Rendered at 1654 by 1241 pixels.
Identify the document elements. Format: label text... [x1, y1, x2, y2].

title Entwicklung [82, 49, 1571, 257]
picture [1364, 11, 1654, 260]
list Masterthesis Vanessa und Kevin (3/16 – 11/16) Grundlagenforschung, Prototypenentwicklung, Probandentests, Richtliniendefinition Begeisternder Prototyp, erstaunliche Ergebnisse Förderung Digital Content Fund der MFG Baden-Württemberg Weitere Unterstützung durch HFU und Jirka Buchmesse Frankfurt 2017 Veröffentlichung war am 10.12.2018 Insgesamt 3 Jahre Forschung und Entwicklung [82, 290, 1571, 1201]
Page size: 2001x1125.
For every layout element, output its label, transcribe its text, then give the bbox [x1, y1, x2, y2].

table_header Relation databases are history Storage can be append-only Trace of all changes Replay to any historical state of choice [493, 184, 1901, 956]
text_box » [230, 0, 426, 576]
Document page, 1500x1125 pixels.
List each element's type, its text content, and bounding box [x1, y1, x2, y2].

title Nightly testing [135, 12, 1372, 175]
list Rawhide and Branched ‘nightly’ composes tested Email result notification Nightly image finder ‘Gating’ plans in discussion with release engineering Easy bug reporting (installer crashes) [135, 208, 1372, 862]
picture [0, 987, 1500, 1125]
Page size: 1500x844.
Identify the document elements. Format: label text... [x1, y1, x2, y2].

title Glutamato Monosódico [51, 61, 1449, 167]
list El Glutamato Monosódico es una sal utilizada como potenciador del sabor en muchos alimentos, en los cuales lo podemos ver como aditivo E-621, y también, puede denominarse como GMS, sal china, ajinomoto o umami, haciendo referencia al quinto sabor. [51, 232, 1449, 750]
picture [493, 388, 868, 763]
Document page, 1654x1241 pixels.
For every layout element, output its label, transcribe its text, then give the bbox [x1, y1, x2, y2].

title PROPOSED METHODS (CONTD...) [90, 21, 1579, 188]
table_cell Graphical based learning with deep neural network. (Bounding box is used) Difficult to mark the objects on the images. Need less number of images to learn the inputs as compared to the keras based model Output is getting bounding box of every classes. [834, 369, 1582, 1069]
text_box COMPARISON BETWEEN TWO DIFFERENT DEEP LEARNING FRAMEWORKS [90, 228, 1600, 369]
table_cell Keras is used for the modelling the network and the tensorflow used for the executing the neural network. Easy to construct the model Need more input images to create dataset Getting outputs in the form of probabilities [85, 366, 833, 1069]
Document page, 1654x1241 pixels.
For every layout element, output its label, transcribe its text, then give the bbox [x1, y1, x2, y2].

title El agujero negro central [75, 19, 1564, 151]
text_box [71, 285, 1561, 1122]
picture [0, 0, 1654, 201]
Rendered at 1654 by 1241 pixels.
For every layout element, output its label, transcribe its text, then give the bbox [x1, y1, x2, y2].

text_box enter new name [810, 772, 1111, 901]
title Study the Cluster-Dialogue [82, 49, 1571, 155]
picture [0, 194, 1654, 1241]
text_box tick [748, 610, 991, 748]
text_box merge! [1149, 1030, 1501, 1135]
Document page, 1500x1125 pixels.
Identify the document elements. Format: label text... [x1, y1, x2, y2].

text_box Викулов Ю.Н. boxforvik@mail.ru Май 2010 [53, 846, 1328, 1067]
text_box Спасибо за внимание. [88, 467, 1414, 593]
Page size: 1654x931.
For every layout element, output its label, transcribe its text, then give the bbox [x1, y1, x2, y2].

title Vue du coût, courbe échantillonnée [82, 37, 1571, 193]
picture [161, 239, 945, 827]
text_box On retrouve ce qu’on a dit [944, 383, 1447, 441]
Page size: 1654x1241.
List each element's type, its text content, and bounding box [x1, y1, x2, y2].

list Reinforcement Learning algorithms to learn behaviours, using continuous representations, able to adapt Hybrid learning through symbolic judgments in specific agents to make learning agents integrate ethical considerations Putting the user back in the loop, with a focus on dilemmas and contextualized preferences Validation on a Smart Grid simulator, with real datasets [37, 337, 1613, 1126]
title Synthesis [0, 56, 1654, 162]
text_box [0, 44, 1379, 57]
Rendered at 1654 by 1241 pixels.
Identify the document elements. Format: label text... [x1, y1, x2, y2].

=-=-=-=-=

[Instructions for the task]
Present every line of the items above as a numbered list, leaving out the blank lines.

[Solution to this task]
1. Rendered at 1654 by 1241 pixels.
2. Identify the document elements. Format: label text... [x1, y1, x2, y2].
3. title Entwicklung [82, 49, 1571, 257]
4. picture [1364, 11, 1654, 260]
5. list Masterthesis Vanessa und Kevin (3/16 – 11/16) Grundlagenforschung, Prototypenentwicklung, Probandentests, Richtliniendefinition Begeisternder Prototyp, erstaunliche Ergebnisse Förderung Digital Content Fund der MFG Baden-Württemberg Weitere Unterstützung durch HFU und Jirka Buchmesse Frankfurt 2017 Veröffentlichung war am 10.12.2018 Insgesamt 3 Jahre Forschung und Entwicklung [82, 290, 1571, 1201]
6. Page size: 2001x1125.
7. For every layout element, output its label, transcribe its text, then give the bbox [x1, y1, x2, y2].
8. table_header Relation databases are history Storage can be append-only Trace of all changes Replay to any historical state of choice [493, 184, 1901, 956]
9. text_box » [230, 0, 426, 576]
10. Document page, 1500x1125 pixels.
11. List each element's type, its text content, and bounding box [x1, y1, x2, y2].
12. title Nightly testing [135, 12, 1372, 175]
13. list Rawhide and Branched ‘nightly’ composes tested Email result notification Nightly image finder ‘Gating’ plans in discussion with release engineering Easy bug reporting (installer crashes) [135, 208, 1372, 862]
14. picture [0, 987, 1500, 1125]
15. Page size: 1500x844.
16. Identify the document elements. Format: label text... [x1, y1, x2, y2].
17. title Glutamato Monosódico [51, 61, 1449, 167]
18. list El Glutamato Monosódico es una sal utilizada como potenciador del sabor en muchos alimentos, en los cuales lo podemos ver como aditivo E-621, y también, puede denominarse como GMS, sal china, ajinomoto o umami, haciendo referencia al quinto sabor. [51, 232, 1449, 750]
19. picture [493, 388, 868, 763]
20. Document page, 1654x1241 pixels.
21. For every layout element, output its label, transcribe its text, then give the bbox [x1, y1, x2, y2].
22. title PROPOSED METHODS (CONTD...) [90, 21, 1579, 188]
23. table_cell Graphical based learning with deep neural network. (Bounding box is used) Difficult to mark the objects on the images. Need less number of images to learn the inputs as compared to the keras based model Output is getting bounding box of every classes. [834, 369, 1582, 1069]
24. text_box COMPARISON BETWEEN TWO DIFFERENT DEEP LEARNING FRAMEWORKS [90, 228, 1600, 369]
25. table_cell Keras is used for the modelling the network and the tensorflow used for the executing the neural network. Easy to construct the model Need more input images to create dataset Getting outputs in the form of probabilities [85, 366, 833, 1069]
26. Document page, 1654x1241 pixels.
27. For every layout element, output its label, transcribe its text, then give the bbox [x1, y1, x2, y2].
28. title El agujero negro central [75, 19, 1564, 151]
29. text_box [71, 285, 1561, 1122]
30. picture [0, 0, 1654, 201]
31. Rendered at 1654 by 1241 pixels.
32. For every layout element, output its label, transcribe its text, then give the bbox [x1, y1, x2, y2].
33. text_box enter new name [810, 772, 1111, 901]
34. title Study the Cluster-Dialogue [82, 49, 1571, 155]
35. picture [0, 194, 1654, 1241]
36. text_box tick [748, 610, 991, 748]
37. text_box merge! [1149, 1030, 1501, 1135]
38. Document page, 1500x1125 pixels.
39. Identify the document elements. Format: label text... [x1, y1, x2, y2].
40. text_box Викулов Ю.Н. boxforvik@mail.ru Май 2010 [53, 846, 1328, 1067]
41. text_box Спасибо за внимание. [88, 467, 1414, 593]
42. Page size: 1654x931.
43. For every layout element, output its label, transcribe its text, then give the bbox [x1, y1, x2, y2].
44. title Vue du coût, courbe échantillonnée [82, 37, 1571, 193]
45. picture [161, 239, 945, 827]
46. text_box On retrouve ce qu’on a dit [944, 383, 1447, 441]
47. Page size: 1654x1241.
48. List each element's type, its text content, and bounding box [x1, y1, x2, y2].
49. list Reinforcement Learning algorithms to learn behaviours, using continuous representations, able to adapt Hybrid learning through symbolic judgments in specific agents to make learning agents integrate ethical considerations Putting the user back in the loop, with a focus on dilemmas and contextualized preferences Validation on a Smart Grid simulator, with real datasets [37, 337, 1613, 1126]
50. title Synthesis [0, 56, 1654, 162]
51. text_box [0, 44, 1379, 57]
52. Rendered at 1654 by 1241 pixels.
53. Identify the document elements. Format: label text... [x1, y1, x2, y2].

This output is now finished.